▶ _Reading passage_:
____________
A colleague from the Netherlands asks us something really useful:
As a novice, I have a burning question.
Say I experiment with your technique: so I paint an undercoat and then copy-trace the main lines from the design.
Now what if I make a mistake during tracing. What is the best procedure for correcting this mistake without ruining the work I’ve already done?”
This is such an excellent question, we’ll approach the answer from several different directions.
First, though, let’s step back a bit and give some context to the question.
All your tracing and shading, front and back, in a single firing
Yes, we discuss and demonstrate this a lot. Not because it’s the only way to paint stained glass. Rather because when you master this technique, many other techniques are easy by comparison.
And also because so many people have been told, “It’s impossible!”.
Well it isn’t.
Here’s what we mean:
- Paint an undercoat which primes the surface of the glass
- With the design on top of the glass, lightly trace the main lines
- With the design on one side where you can see it, strengthen the main lines as needed
- When these are dry, cover the whole surface of the glass with a light overcoat of paint
- While this overcoat is wet, take your badger blender and turn these precise lines into blurred lines and shadows
- Now with your tracing brush again, reinstate precise lines where needed and also add fine details
- Make highlights as needed
- Paint on the back as needed
- Use oil-based paint on the front as needed
- Make new highlights as needed
- Fire your glass
So right until step 9, you’re using water-based glass paint.
And the glass is only fired once.
Why?
As I mentioned earlier, if you learn this approach, you’ll find most other things easy by comparison.
____________
▶ _Parts of the exercise_:
A) In the stained glass painting text, what tool turns the precise traced lines into blurred lines and shadows while the overcoat is still wet?
B) Continue the stained glass painting text from its final sentence.

▶ _Data provided_:
____________
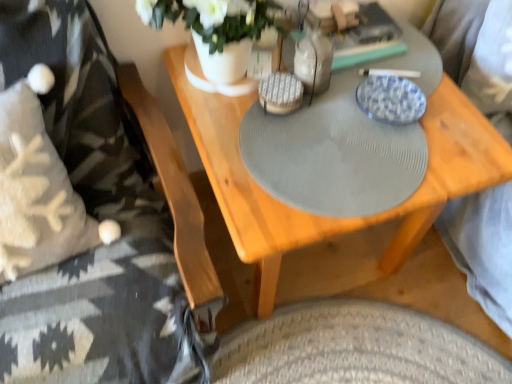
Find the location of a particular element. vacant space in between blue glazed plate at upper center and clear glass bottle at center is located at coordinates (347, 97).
____________
▶ _Written answers_:
A) A badger blender.

B)
More to the point, you’ll do those other things with greater confidence and skill.
So when you decide that a particular design doesn’t need an undercoat but just needs really exact and bold copy-tracing, you’ll do this much better because of what else you also know.
See what you’ve done by learning “our” approach is you’ve learned how to observe and concentrate better, and these qualities are really essential for glass painting.
But there’s more to it than even this.
And it’s not even that this once-firing technique can save you time and money. Of course it can and will. But these are small benefits by comparison.
Yes, the really big benefit is that, when you only fire at the end, you’re able to continue responding to and adjusting all the different values of light and dark which are on your glass – whereas if you fire your trace lines and then do the shading, well, you’re stuck with them, aren’t you?
Sometimes that’s a good thing. Say when geometry and intense symmetry are involved. Yes? This is where the “trace/fire” approach (as we call it) – i.e. where you trace the lines then fire them in the kiln – is excellent.
But what about more fluid things with texture like clouds, fields, petals, hands, eyes … the list is endless. What about them, and the gentle fluidity they often want?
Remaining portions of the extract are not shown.